24. Bottlenecks, Hubs, Communities#

24.1. Measuring the Structure of a Graph#

Graphs come in a multitude of different forms or structures. There are graphs with few connections per node (low average degree, e.g., high-school dating dataset) and those with many connections per node (e.g., social networks).

Moreover, there is a whole range of metrics that can tell us something about the nature of a graph. For instance, the average path length is an indicator of how far apart elements typically are. Networks with many cross-connections and hubs/centers usually have a small average path length (often referred to as “Small World” in some contexts).

The Clustering Coefficient indicates how well nodes are interconnected, i.e., how often neighbor nodes are also neighbors of each other (“A friend of a friend is a friend…”).

Average path length

\[ \langle \ell \rangle = \frac{\sum _{i,j}\ell_{ij}}{N (N-1)} \]

where \(\ell_{ij}\) is the shortest path from \(i\) to \(j\).

Clustering coefficient:

\[ C(i) = \frac{\tau(i)}{\tau_{max}(i)} = \frac{2\tau(i)}{k_i(k_i-1)} \]
\[ C= \frac{\sum_{i:k>1}C(i)}{N_{k>1 }} \]

24.2. How important is a Node?#

Often, we are interested in the importance of individual nodes. Which elements are essential for the network? What are potential bottlenecks? Who / What is best connected?

For this, there are a number of measuring methods, two of the most well-known are closeness centrality and betweenness centrality. The naming of these two terms is not ideal, at least we saw that if often is confusing to students at first. But let’s try to understand both measures to learn what we can use them for.

24.2.1. Closeness Centrality#

The closeness centrality measures the average distance from a node to all other nodes. High closeness centrality means a small average distance (since the reciprocal is used in the formula), i.e., the nodes with the highest values are the “central” points of the network. It’s fastest to get anywhere from here.

Closeness centrality (for nodes):

\[ g_i =\frac{N - 1}{\sum _{i\neq j}\ell_{ij}} \]

with \(\ell_{ij}\) being the shortest path from \(i\) to \(j\).

It is important to note, that the closeness centrality does not necessarily reflect what we intuitively mean by the “importance” of a node for the rest of the network. If you live in a tiny village that happens to be close to a major traffic hub, such as an international airport, this node (your village) would get a high closeness centrality because many other nodes are within short reach. The really important node, however, is the trafic hub itself an not your village (hope this doesn’t hurt any feelings…).
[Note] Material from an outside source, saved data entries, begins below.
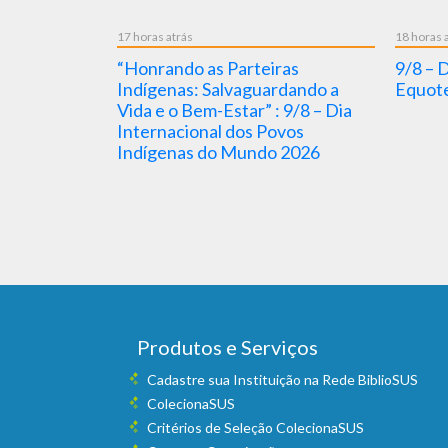
17 horas atrás
18 horas 
alerta
“Honrando as Parteiras
9/8 – 
 sobre
Indígenas: Salvaguardando a
Equote
 arboviroses
Vida e o Bem-Estar” : 9/8 – Dia
Niño
Internacional dos Povos
Indígenas do Mundo 2026
Produtos e Serviços
Cadastre sua Instituição na Rede BiblioSUS
ColecionaSUS
Critérios de Seleção ColecionaSUS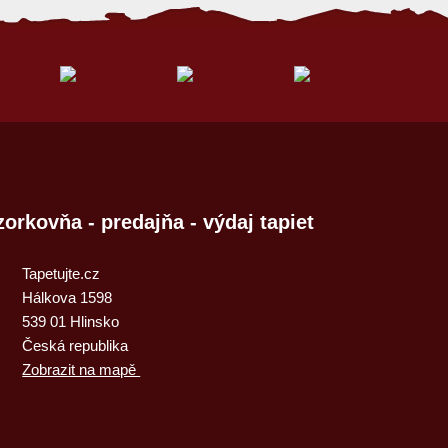
zorkovňa - predajňa - výdaj tapiet
Tapetujte.cz
Hálkova 1598
539 01 Hlinsko
Česká republika
Zobrazit na mapě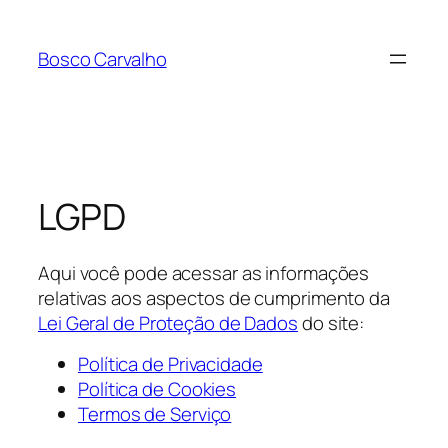
Pular
para
Bosco Carvalho
o
conteúdo
LGPD
Aqui você pode acessar as informações
relativas aos aspectos de cumprimento da
Lei Geral de Proteção de Dados
do site:
Política de Privacidade
Política de Cookies
Termos de Serviço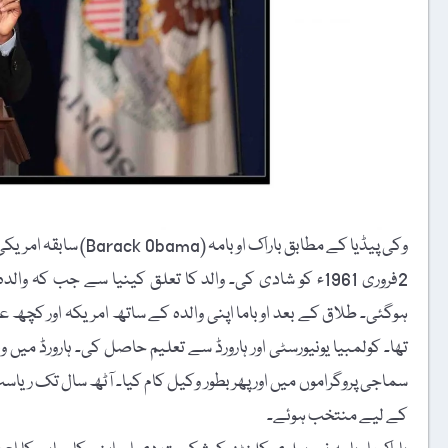
وکی پیڈیا کے مطابق باراک اوبامہ (Barack Obama) سابقہ امریکی صدر 4 اگست 1961ء کو ریاست ہوائی میں پیدا ہوئے۔
2فروری 1961ء کو شادی کی۔ والد کا تعلق کینیا سے جب ک
ہوگئی۔ طلاق کے بعد اوباما اپنی والدہ کے ساتھ امریکہ اور کچھ 
تھا۔ کولمبیا یونیورسٹی اور ہارورڈ سے تعلیم حاصل کی۔ ہارورڈ میں
کے لیے منتخب ہوئے۔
24.2.2. Betweenness Centrality#

Betweenness centrality considers how many of all shortest paths pass through a certain node. Or in other words, how many shortest paths would be eliminated if a certain node were removed. Bottlenecks in the network, for instance, are characterized by high betweenness centrality. But also central hubs that facilitate many paths in the network will rank high.

Betweenness centrality (for nodes)

\[ b_i = \sum _{h \neq j \neq i}\frac{\sigma(j, h |i)}{\sigma(j, h)} \]
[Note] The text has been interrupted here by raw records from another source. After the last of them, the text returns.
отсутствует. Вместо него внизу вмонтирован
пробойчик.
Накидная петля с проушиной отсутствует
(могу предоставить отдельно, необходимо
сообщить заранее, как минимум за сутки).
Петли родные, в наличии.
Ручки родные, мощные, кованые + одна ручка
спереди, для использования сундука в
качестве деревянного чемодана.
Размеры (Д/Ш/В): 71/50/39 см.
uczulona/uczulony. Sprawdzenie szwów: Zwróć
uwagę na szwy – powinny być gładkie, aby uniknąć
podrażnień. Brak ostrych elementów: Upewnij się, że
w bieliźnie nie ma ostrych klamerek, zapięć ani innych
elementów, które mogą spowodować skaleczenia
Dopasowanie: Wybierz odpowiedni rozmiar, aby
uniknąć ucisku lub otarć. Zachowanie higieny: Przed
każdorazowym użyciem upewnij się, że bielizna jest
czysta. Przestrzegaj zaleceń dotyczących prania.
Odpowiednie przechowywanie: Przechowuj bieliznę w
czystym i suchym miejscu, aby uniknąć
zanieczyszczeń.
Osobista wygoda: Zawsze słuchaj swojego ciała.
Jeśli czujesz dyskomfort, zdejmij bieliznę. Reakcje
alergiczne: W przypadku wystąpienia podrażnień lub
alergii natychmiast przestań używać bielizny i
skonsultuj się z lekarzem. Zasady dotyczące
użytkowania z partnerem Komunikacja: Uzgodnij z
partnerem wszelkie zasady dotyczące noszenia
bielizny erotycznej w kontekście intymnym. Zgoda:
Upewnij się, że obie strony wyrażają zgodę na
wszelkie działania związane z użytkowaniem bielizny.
With \(\sigma(j, h)\) the number of shortest paths from node \(j\) to \(h\) and \(\sigma(j, h |i)\) the number of shortest paths from node \(j\) to \(h\) that pass through node \(i\).

Hide code cell source
import numpy as np
import pandas as pd
from matplotlib import pyplot as plt

# Import networkx
import networkx as nx
# generate a random network
G = nx.powerlaw_cluster_graph(100, 1, 0.5, seed=0)
pos = nx.spring_layout(G, k=0.05, seed=0)
fig, ax = plt.subplots(figsize=(8, 8))
nx.draw(G,
        pos=pos,
        node_size=120,
        alpha=0.7,
        ax=ax,
       )
../_images/0f8ba87b257e4fa215ef1966e3297524a2850fce7fb9c00c99472f7c63e59725.png

24.3. What are the “most important” nodes?#

Graphs often represent complex data containing a lot of information about relationships, flows, routes, etc. …
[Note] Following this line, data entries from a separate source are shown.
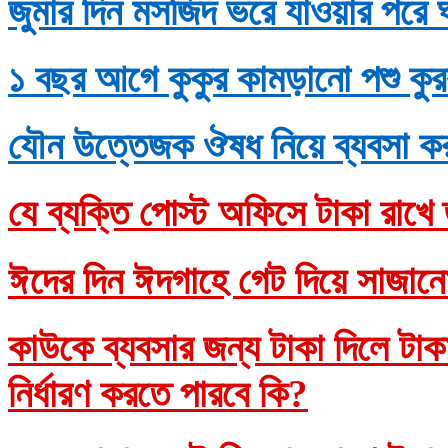
জুমার দিন মসজিদ ভরে যাওয়ার পরে 
১ বছর আগে কুকুর কামড়ানো পশু কুর
যৌন উত্তেজক ঔষধ নিয়ে ব্যবসা ক
যে ব্যক্তি পোস্ট অফিসে টাকা রাখে 
ঈদের দিন ঈদগাহে গেট দিয়ে সাজানো
কাউকে ব্যবসার জন্য টাকা দিলে টাকাদ
নির্ধারণ করতে পারবে কি?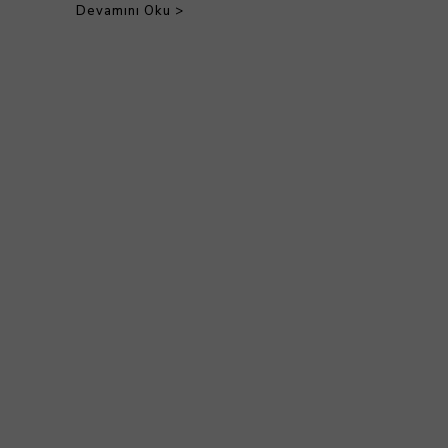
Devamını Oku >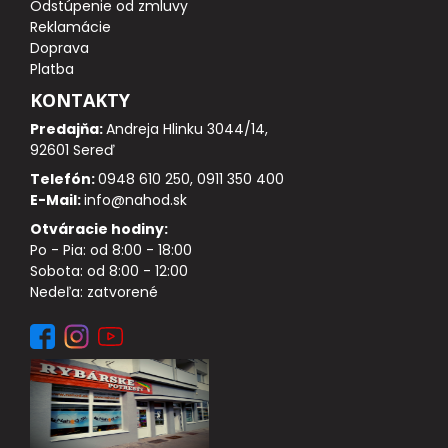
Odstúpenie od zmluvy
DOPLNKY K NAVIJAKOM
Reklamácie
Doprava
SPODOVÉ NAVIJAKY
Platba
KONTAKTY
BIŽUTÉRIA
Predajňa:
Andreja Hlinku 3044/14,
92601 Sereď
VLASCE, ŠNÚRY, PLETENKY
Telefón:
0948 610 250, 0911 350 400
E-Mail:
info@nahod.sk
HÁČIKY
Otváracie hodiny:
Po - Pia: od 8:00 - 18:00
OBRATLÍKY A KARABÍNKY
Sobota: od 8:00 - 12:00
Nedeľa: zatvorené
MONTÁŽE A KLIPY
hotové náväzce
HADIČKY, PREVLEKY, ROVNÁTKA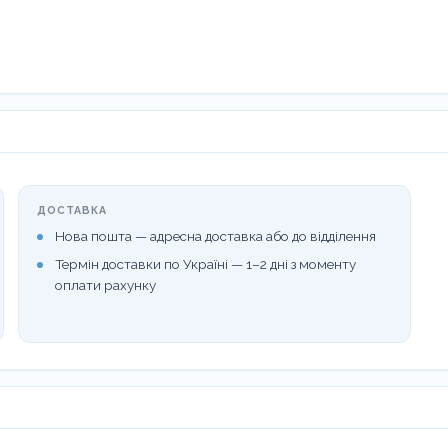
ДОСТАВКА
Нова пошта — адресна доставка або до відділення
Термін доставки по Україні — 1–2 дні з моменту
оплати рахунку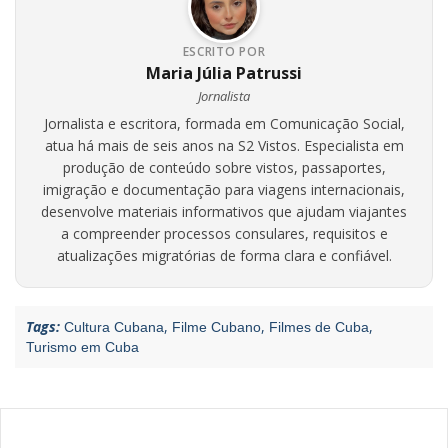
ESCRITO POR
Maria Júlia Patrussi
Jornalista
Jornalista e escritora, formada em Comunicação Social,
atua há mais de seis anos na S2 Vistos. Especialista em
produção de conteúdo sobre vistos, passaportes,
imigração e documentação para viagens internacionais,
desenvolve materiais informativos que ajudam viajantes
a compreender processos consulares, requisitos e
atualizações migratórias de forma clara e confiável.
Tags:
,
,
,
Cultura Cubana
Filme Cubano
Filmes de Cuba
Turismo em Cuba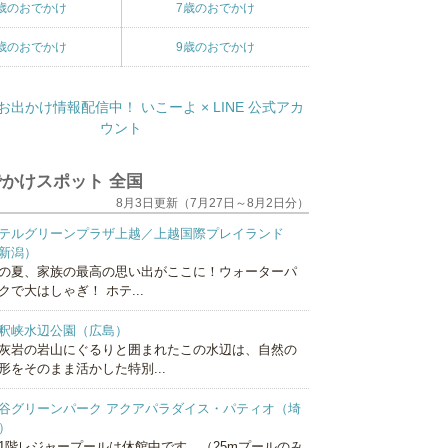
歳のおでかけ
7歳のおでかけ
歳のおでかけ
9歳のおでかけ
かけスポット 全国
8月3日更新（7月27日～8月2日分）
テルグリーンプラザ上越／上越国際プレイランド
新潟）
の夏、家族の最高の思い出がここに！ウォーターパ
クで大はしゃぎ！ ホテ...
釈峡水辺公園（広島）
灰岩の岩山にぐるりと囲まれたこの水辺は、自然の
形をそのまま活かした特別...
谷グリーンパーク アクアパラダイス・パティオ（埼
）
1階レジャープールは休館中です。（25mプールのみ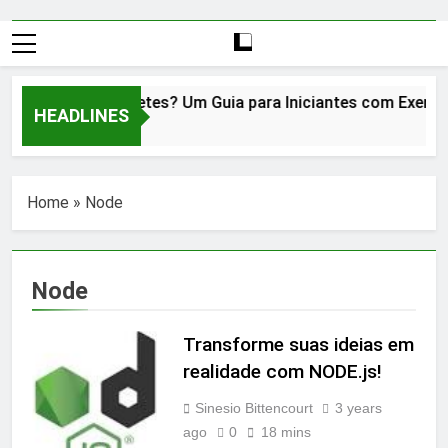
O que é Kubernetes? Um Guia para Iniciantes com Exemplos!
HEADLINES
2 Years Ago
Home
»
Node
Node
Transforme suas ideias em
realidade com NODE.js!
Sinesio Bittencourt
3 years
ago
0
18 mins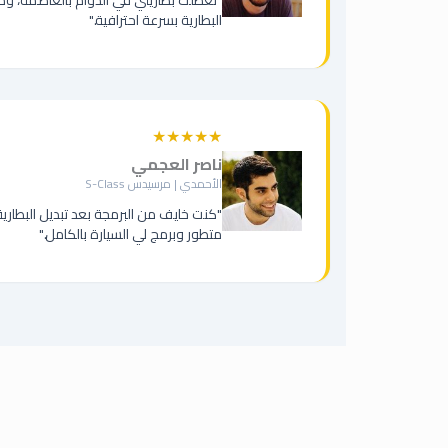
البطارية بسرعة احترافية."
★★★★★
ناصر العجمي
الأحمدي | مرسيدس S-Class
"كنت خايف من البرمجة بعد تبديل البطاري
متطور وبرمج لي السيارة بالكامل."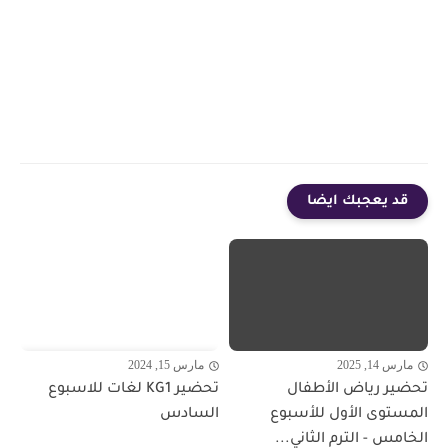
قد يعجبك ايضا
مارس 14, 2025
مارس 15, 2024
تحضير رياض الأطفال
تحضير KG1 لغات للاسبوع
المستوى الأول للأسبوع
السادس
الخامس - الترم الثاني...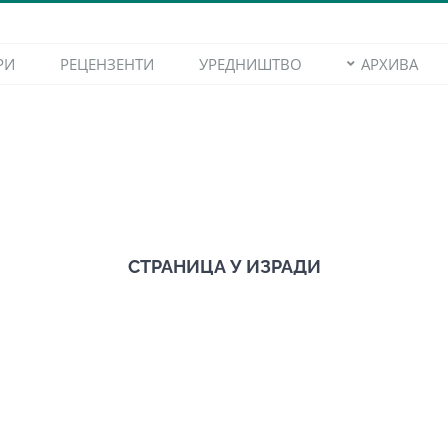
РИ
РЕЦЕНЗЕНТИ
УРЕДНИШТВО
АРХИВА
СТРАНИЦА У ИЗРАДИ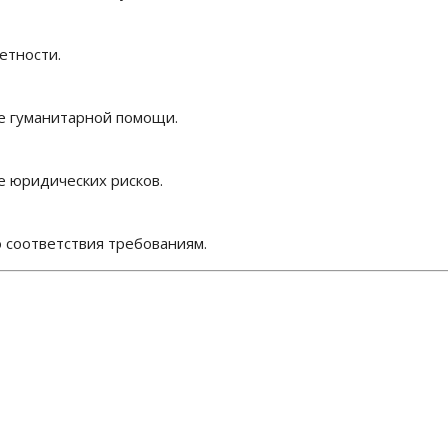
етности.
ке гуманитарной помощи.
е юридических рисков.
 соответствия требованиям.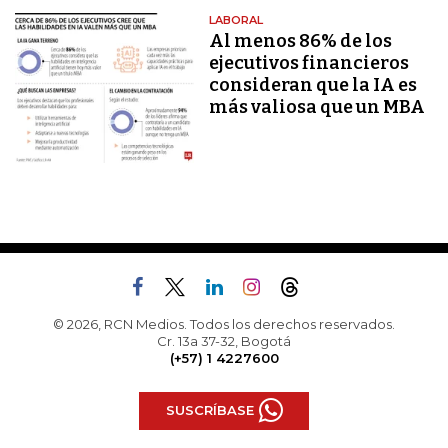
LABORAL
Al menos 86% de los
ejecutivos financieros
consideran que la IA es
más valiosa que un MBA
© 2026, RCN Medios. Todos los derechos reservados.
Cr. 13a 37-32, Bogotá
(+57) 1 4227600
SUSCRÍBASE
We are often interested in measuring the “importance” of nodes. And importance can mean a lot of different things, depending on what my data is and what my precise question and interest is.

closeness centrality

betweenness centrality

Hide code cell source
import matplotlib.pyplot as plt
from matplotlib.cm import ScalarMappable

properties1 = dict(nx.closeness_centrality(G))
properties2 = dict(nx.betweenness_centrality(G))

fig, (ax1, ax2) = plt.subplots(1, 2, figsize=(14, 6), dpi=300)

# 1
nx.draw_networkx_edges(G, pos, alpha=0.4, ax=ax1)
nodes1 = nx.draw_networkx_nodes(G, pos, nodelist=list(properties1.keys()),
                                node_size=100,
                                node_color=list(properties1.values()),
                                cmap="viridis",
                                alpha=0.85,
                                ax=ax1,
                                )
ax1.set_title("Closeness centrality")
sm1 = ScalarMappable(cmap="viridis", norm=plt.Normalize(vmin=min(properties1.values()), vmax=max(properties1.values())))
sm1.set_array([])
cbar1 = fig.colorbar(sm1, ax=ax1, orientation='vertical', shrink=0.6)
cbar1.set_label("Closeness centrality")

# 2
nx.draw_networkx_edges(G, pos, alpha=0.4, ax=ax2)
nodes2 = nx.draw_networkx_nodes(G, pos, nodelist=list(properties2.keys()),
                                node_size=100,
                                node_color=list(properties2.values()),
                                cmap="viridis",
                                alpha=0.85,
                                ax=ax2,
                                )
ax2.set_title("Betweenness centrality")
sm2 = ScalarMappable(cmap="viridis", norm=plt.Normalize(vmin=min(properties2.values()), vmax=max(properties2.values())))
sm2.set_array([])
cbar2 = fig.colorbar(sm2, ax=ax2, orientation='vertical', shrink=0.6)
cbar2.set_label("Betweenness centrality")

ax1.axis('off')
ax2.axis("off")
#plt.savefig("fig_graphs_centralities01.svg")
plt.show()
../_images/13503900d33f8886dd48b064b673c728828c3f4fec0b6fa9b1013146337d6a9f.png

24.4. How important is an edge?#

Betweenness centrality can be calculated not only for nodes but also for edges. Analog to the case for nodes you can think of this as a question to how often a certain link is used when traversing the graph between two nodes.

Betweenness centrality (for edges)

\[ b_e = \sum_{i, j}\frac{\sigma(i, j |e)}{\sigma(i,j)} \]

With \(\sigma(i, j)\) the number of shortest paths from node \(i\) to \(j\) and \(\sigma(i, j |e)\) the number of shortest paths from node \(i\) to \(j\) that pass through edge \(e\).